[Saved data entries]
+++

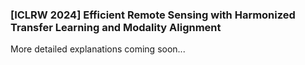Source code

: ### [ICLRW 2024] Efficient Remote Sensing with Harmonized Transfer Learning and Modality Alignment

More detailed explanations coming soon...
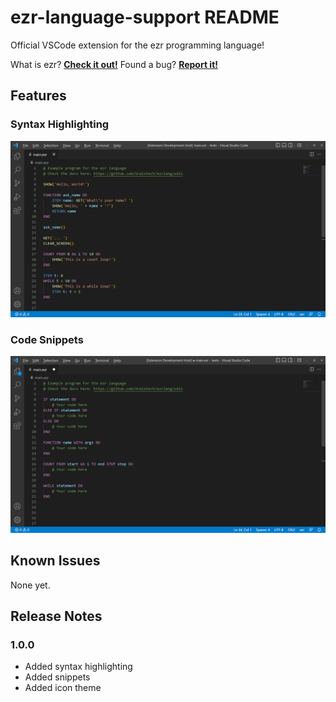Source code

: # ezr-language-support README
Official VSCode extension for the ezr programming language!

What is ezr? [**Check it out!**](https://github.com/Uralstech/ezrlang)
Found a bug? [**Report it!**](https://github.com/Uralstech/ezrlang/issues)

## Features

### **Syntax Highlighting**
![Syntax](./graphics/Syntax.png)
### **Code Snippets**
![Snippets](./graphics/Snippets.png)

## Known Issues
None yet.

## Release Notes
### 1.0.0
- Added syntax highlighting
- Added snippets
- Added icon theme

+++

> _Work item_: Lines above containing "Uralstech": give their number only.

> _Exercise result_: 2